### Given material
********************
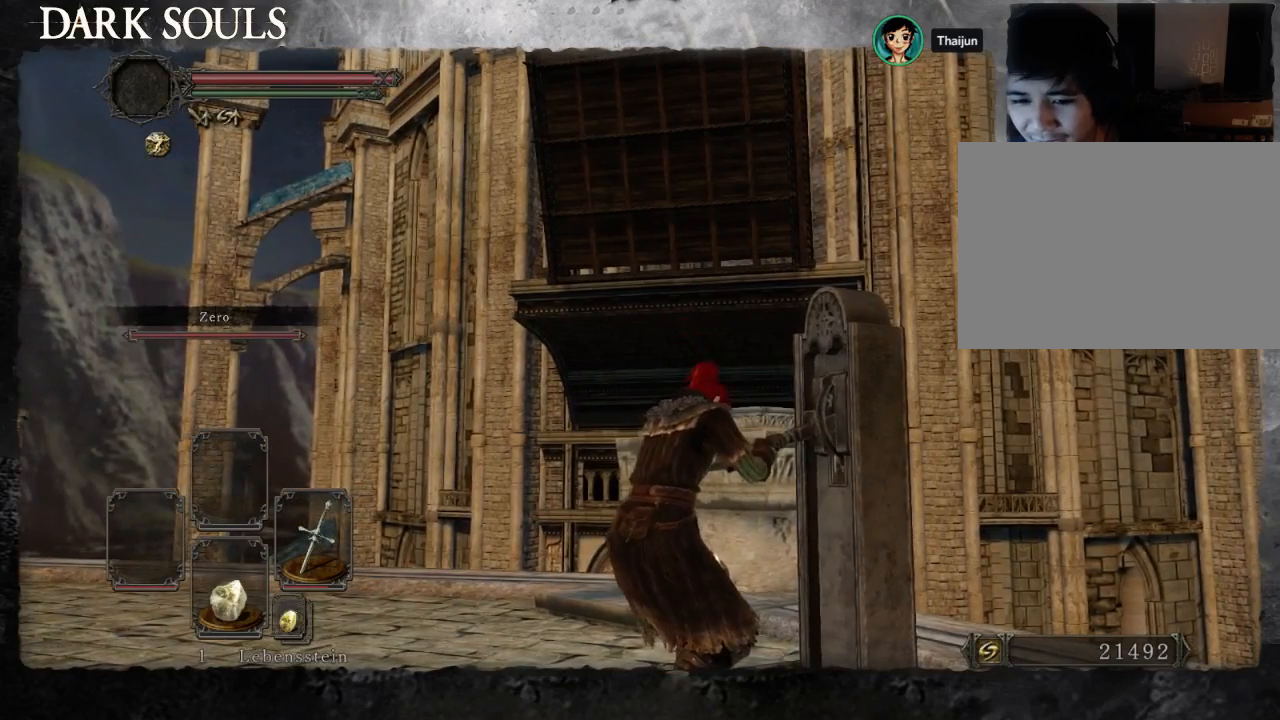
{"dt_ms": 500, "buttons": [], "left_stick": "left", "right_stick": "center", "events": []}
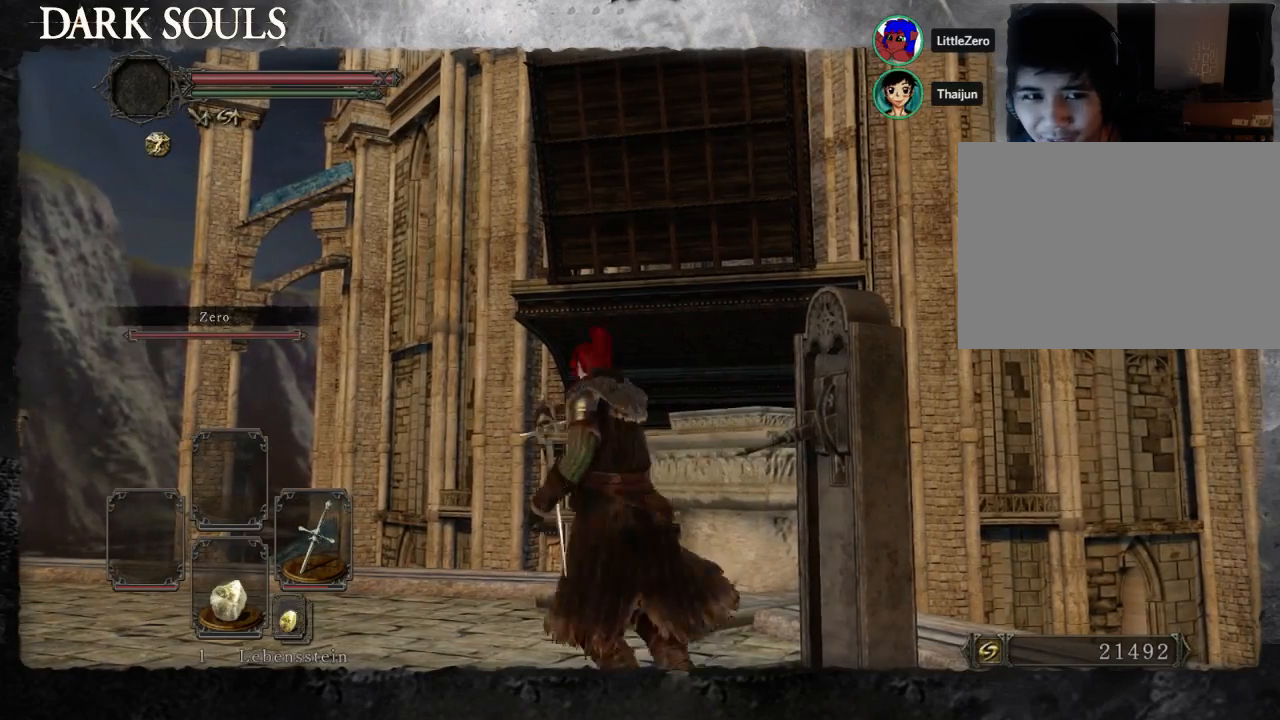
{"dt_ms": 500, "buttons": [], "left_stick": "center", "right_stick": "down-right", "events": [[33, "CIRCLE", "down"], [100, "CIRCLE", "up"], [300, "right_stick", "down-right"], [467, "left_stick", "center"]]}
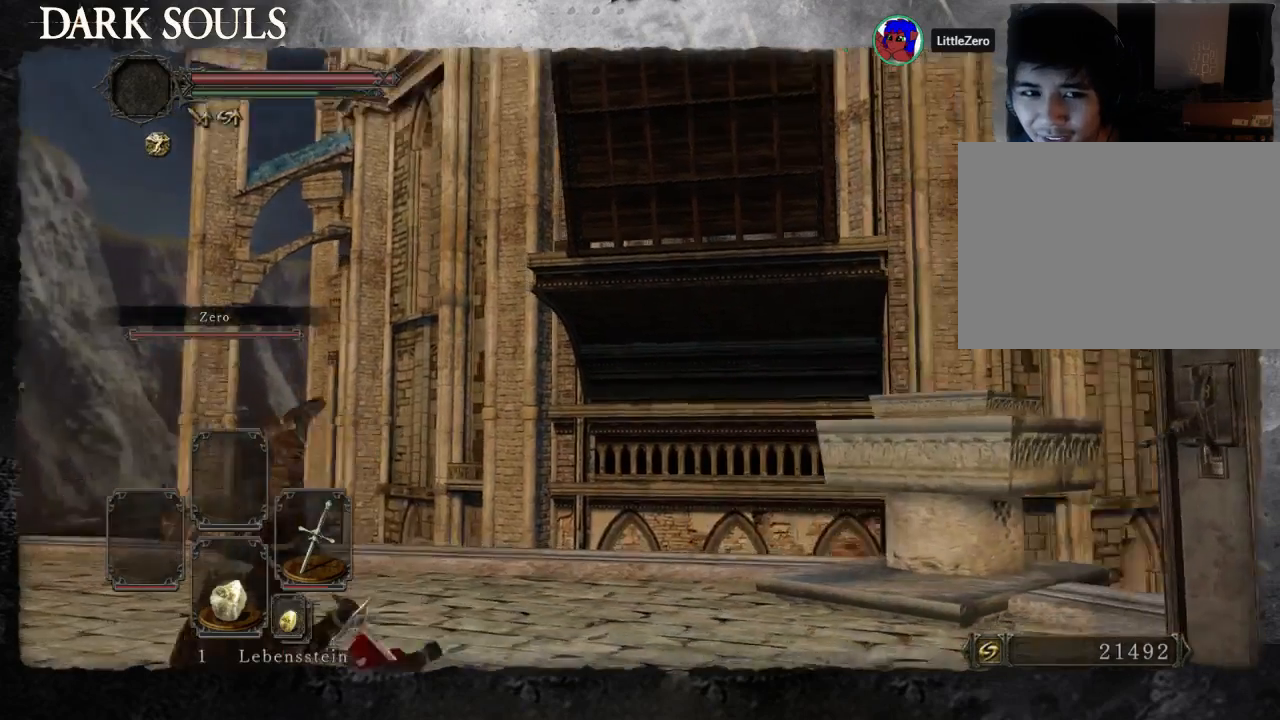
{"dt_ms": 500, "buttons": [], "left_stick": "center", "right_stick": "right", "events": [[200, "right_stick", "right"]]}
********************
Once the pictures are removed, copy the material above exactly.

{"dt_ms": 500, "buttons": [], "left_stick": "left", "right_stick": "center", "events": []}
{"dt_ms": 500, "buttons": [], "left_stick": "center", "right_stick": "down-right", "events": [[33, "CIRCLE", "down"], [100, "CIRCLE", "up"], [300, "right_stick", "down-right"], [467, "left_stick", "center"]]}
{"dt_ms": 500, "buttons": [], "left_stick": "center", "right_stick": "right", "events": [[200, "right_stick", "right"]]}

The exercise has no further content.